石橋凌が語る、ロックという言葉を使うのをやめた理由

―この2~3年、誰もがいろんなことを考えた期間でした。石橋さんはどのような想いで日々を過ごしてきましたか。

石橋:コロナ禍でイベントが中止になったりして、みなさんと同じように悶々とした時間を過ごしていました。ただ、創作活動においては逆に時間がたっぷりあるなと思ったんです。以前、小説家の方が「意図的に書いたんじゃなくて、何かの力が働いて書かされた」という「自動書記」の話をしていて、20代前半の頃に書いて今でも歌っている「魂こがして」「AFTER ’45」(共にARB時代の曲)を思い返してみると、もしかしたらそれに近いんじゃないかと思ったんですよ。それで、行きつけの喫茶店に行って歌詞とメロディが同じタイミングで降りてくるのをひたすら待ったんです。それで降りてきたものをノートに書き留めるっていう繰り返しで10曲が揃いました。時間的には丸々2年ぐらいかかってます。



―本当にコロナ禍でずっと制作をしていたわけですね。アルバムには様々なメロディ、歌詞、アレンジの曲が並んでいて、1つの舞台を見ているような気持ちにもなりました。アレンジはどのように行われたのでしょうか。

石橋:新曲10曲が揃ってから、ギターの藤井(一彦)くん、ピアノの伊東(ミキオ)くんと3人でスタジオに入って、全部アカペラで歌ったものを彼らがギターとピアノで音を拾って譜面にしてくれたんです。そこからアレンジ担当者を決めて譜面を渡して、自分が思う方向性を話しました。それと、レコーディングノートを作って、曲の歌詞の内容、意味を書き添えました。

―藤井さん、ミキオさん、梅津和時さんらはソロ活動の初期から参加していますよね。そういうミュージシャンの音が、曲を作る上で最初からイメージできていたということですか?
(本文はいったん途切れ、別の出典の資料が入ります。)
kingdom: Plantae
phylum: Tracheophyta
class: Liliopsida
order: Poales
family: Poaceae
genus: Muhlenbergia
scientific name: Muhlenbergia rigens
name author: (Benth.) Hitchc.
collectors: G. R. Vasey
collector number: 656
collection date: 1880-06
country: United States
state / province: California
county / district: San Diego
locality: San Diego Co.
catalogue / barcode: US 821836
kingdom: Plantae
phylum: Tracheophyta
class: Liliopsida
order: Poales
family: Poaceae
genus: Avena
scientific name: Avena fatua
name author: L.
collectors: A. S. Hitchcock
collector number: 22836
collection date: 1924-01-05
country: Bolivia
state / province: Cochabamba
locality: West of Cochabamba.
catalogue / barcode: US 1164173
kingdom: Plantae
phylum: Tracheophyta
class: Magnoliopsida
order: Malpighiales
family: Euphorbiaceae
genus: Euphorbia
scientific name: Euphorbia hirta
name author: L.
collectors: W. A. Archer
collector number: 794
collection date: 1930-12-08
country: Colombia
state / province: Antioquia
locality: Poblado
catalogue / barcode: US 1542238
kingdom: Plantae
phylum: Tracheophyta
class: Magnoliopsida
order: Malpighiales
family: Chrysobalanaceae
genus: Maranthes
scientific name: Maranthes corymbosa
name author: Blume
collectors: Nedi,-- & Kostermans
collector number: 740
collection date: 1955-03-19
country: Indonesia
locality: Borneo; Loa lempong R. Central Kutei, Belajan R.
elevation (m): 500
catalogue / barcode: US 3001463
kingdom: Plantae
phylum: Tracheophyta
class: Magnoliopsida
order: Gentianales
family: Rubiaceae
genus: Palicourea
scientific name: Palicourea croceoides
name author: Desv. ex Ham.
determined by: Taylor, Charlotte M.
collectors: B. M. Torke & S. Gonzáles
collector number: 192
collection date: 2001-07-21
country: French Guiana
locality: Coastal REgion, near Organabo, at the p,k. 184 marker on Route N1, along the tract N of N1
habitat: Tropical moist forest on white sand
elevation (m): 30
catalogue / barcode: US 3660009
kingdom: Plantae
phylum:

石橋:曲が降りてくるまで待つ間も、頭の中には全楽器をセッティングしているんですよ。その上で、この曲はイアン・デューリーのこういう曲、この曲はトム・ウェイツのこういう曲というように参考にする曲を挙げたんです。それは模倣するということじゃなくて、自分が好きなミュージシャンへ捧げる想いもありました。ソロになったときに、どこか古くて懐かしい匂いがするんだけど、今の時代に見合った音楽を作っていこうということで、自分の音楽スタイルとして「ネオ・レトロ・ミュージック」という言葉を掲げたんです。今回は「ネオ・レトロ・ミュージックの完成度、成熟度を増したい」ということをレコーディングノートに書いて渡して、みなさんすぐに理解して音にしてくれました。